Instructions to follow: The records that follow are to be transcribed in full, leaving out each picture.

Saved data entries
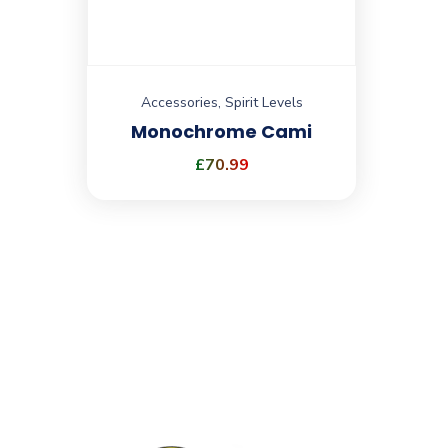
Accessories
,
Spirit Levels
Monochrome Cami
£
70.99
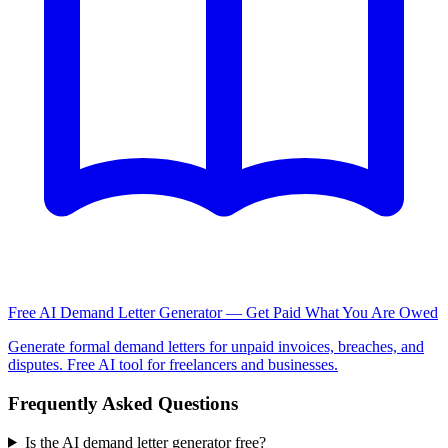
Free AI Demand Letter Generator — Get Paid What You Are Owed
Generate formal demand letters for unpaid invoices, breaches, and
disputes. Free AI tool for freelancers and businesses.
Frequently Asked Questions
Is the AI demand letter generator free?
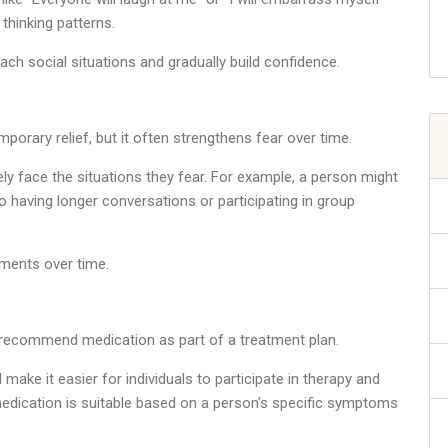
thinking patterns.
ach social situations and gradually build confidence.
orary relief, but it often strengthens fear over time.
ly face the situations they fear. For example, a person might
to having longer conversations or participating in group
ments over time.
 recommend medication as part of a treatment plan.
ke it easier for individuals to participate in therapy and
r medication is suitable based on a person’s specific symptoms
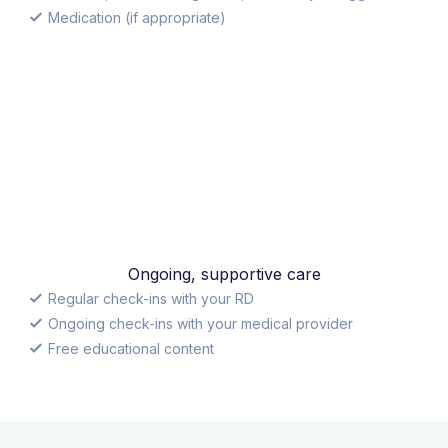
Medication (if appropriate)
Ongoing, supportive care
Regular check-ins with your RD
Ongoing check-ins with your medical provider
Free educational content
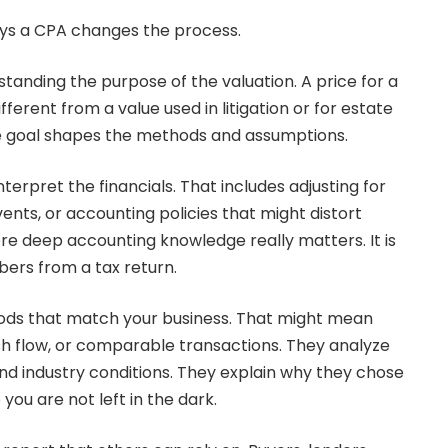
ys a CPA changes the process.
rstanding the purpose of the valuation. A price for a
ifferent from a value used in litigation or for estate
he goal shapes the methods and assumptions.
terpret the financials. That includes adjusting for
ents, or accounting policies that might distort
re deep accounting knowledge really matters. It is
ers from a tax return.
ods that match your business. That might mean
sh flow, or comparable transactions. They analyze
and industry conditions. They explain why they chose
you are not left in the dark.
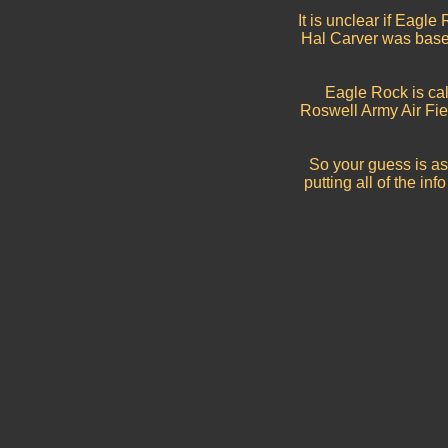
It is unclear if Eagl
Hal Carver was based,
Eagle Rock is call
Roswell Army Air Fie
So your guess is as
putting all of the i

Exercise result:
Accessories
,
Spirit Levels
Monochrome Cami
£
70.99
Free AI Demand Letter Generator — Get Paid What You Are Owed
Generate formal demand letters for unpaid invoices, breaches, and
disputes. Free AI tool for freelancers and businesses.
Frequently Asked Questions
Is the AI demand letter generator free?
thinking patterns.
ach social situations and gradually build confidence.
orary relief, but it often strengthens fear over time.
ly face the situations they fear. For example, a person might
to having longer conversations or participating in group
ments over time.
 recommend medication as part of a treatment plan.
ke it easier for individuals to participate in therapy and
r medication is suitable based on a person’s specific symptoms
Medication (if appropriate)
Ongoing, supportive care
Regular check-ins with your RD
Ongoing check-ins with your medical provider
Free educational content
ys a CPA changes the process.
rstanding the purpose of the valuation. A price for a
ifferent from a value used in litigation or for estate
he goal shapes the methods and assumptions.
terpret the financials. That includes adjusting for
ents, or accounting policies that might distort
re deep accounting knowledge really matters. It is
ers from a tax return.
ods that match your business. That might mean
sh flow, or comparable transactions. They analyze
and industry conditions. They explain why they chose
you are not left in the dark.
It is unclear if Eagl
Hal Carver was based,
Eagle Rock is call
Roswell Army Air Fie
So your guess is as
putting all of the i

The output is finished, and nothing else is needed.